Spiel des Lebens

Der Mensch als Krone der Schöpfung. Dieses geflügelte Wort kennt jeder. Doch wie jeder (okay, fast jeder), der eine Führungsposition inne hat, braucht er Helfer. Deren fleißige Hände dienten ihm zum Aufstieg und dienen ihm diese Position halten zu können.

War der Mensch anfangs (also vor Tausenden von Jahren) von der Natur derart abhängig, dass sie den Ton angab, so haben sich die Machtverhältnisse im Laufe der Zeit gedreht. Der Mensch beherrscht die Natur. Dass ihr das ab und zu nicht passt und deswegen ein wenig trotzt, muss der Mensch aushalten. Was ist schon ein Tsunami im Vergleich zu überdimensionalen Reisfeldern, die Millionen Menschen weltweit den Magen füllen? Zynisch? Jawohl, aber …

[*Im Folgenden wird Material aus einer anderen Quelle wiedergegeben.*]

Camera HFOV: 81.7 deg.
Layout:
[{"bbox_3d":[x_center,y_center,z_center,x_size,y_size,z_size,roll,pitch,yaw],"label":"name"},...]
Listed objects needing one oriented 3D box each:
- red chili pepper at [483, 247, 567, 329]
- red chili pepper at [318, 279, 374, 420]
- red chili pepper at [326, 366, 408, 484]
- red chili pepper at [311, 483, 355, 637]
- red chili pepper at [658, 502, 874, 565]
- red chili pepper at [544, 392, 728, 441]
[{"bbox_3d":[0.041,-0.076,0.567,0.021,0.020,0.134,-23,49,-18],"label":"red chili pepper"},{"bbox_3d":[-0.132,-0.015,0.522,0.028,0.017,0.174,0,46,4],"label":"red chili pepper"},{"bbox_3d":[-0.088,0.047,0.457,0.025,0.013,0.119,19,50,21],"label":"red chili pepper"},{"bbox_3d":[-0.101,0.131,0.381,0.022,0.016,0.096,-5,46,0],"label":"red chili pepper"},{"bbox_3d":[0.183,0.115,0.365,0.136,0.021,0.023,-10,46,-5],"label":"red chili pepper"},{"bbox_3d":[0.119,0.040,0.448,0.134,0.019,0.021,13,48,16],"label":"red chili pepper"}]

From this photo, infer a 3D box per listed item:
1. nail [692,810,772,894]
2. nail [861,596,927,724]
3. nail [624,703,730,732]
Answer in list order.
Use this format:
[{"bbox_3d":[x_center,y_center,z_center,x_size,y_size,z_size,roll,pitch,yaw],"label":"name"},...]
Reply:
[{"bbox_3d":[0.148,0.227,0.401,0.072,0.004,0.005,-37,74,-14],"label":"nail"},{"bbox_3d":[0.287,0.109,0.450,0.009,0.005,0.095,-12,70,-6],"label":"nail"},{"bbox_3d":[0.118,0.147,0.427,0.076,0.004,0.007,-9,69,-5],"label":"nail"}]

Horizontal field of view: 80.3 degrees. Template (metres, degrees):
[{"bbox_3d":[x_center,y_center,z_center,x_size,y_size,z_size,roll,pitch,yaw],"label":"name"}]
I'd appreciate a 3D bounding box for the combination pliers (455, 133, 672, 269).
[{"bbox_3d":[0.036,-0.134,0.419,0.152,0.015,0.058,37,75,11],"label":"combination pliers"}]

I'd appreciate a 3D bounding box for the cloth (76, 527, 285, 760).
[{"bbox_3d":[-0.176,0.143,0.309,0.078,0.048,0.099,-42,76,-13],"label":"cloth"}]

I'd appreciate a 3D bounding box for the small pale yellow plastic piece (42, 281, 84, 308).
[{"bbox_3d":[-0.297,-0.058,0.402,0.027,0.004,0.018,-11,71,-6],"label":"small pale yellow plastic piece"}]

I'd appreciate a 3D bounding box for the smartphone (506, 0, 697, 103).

Alice Roberts, Paläopathologin, Medizinerin in Birmingham hat sich den Menschen in seiner heutigen Form genauer betrachtet. Interaktion, dieses scheinbar so ferne Wort ist der Schlüssel zu unserer Welt. Das Spiel zwischen Mensch und Apfel, Reis oder Kartoffeln, zwischen Mensch und Hund. Rind oder Huhn ist uns so sehr in Fleisch und Blut übergegangen (vielleicht schon zu sehr und zu wortwörtlich), dass wir es gar nicht mehr wahrnehmen.

Es war wie bei Shakespeares Zähmung der Widerspenstigen. Mutter Natur gibt gern und viel, aber irgendwann ist auch mal Schluss. Seit Jahrzehnten unkt man immer wieder, dass dieser Punkt erreicht sei. Und immer wieder gibt es neuere Forschungen, die uns fortschrittsgemäß vom Aufschub dieser Thesen unterrichten und überzeugen wollen. Ein gefundenes Fressen(!) für Verschwörungstheoretiker.

Wer sich selbst ein Bild machen will, ohne Einflüsse von außen, kommt an den Grundlagen nicht vorbei. Und die liefert – eindrücklich, besonnen, großartig ausformuliert – Alice Roberts. Ihren Erkenntnissen folgt man ohne dabei ein schlechtes Gewissen zu haben. Es liegt alles auf der Hand.

Mit zahlreichen Anekdoten – zum Beispiel, dass der Neandertaler eigentlich homo var. calpicus heißen müsste – wird dieses Sachbuch zu einem spannungsgeladenen Thriller, dessen Ende der Leser zwar nicht allein, aber in der Gesamtheit in den Händen hält. Das Leben ist mehr als ein Spiel. Und dieses Buch mehr als „nur“ ein Buch!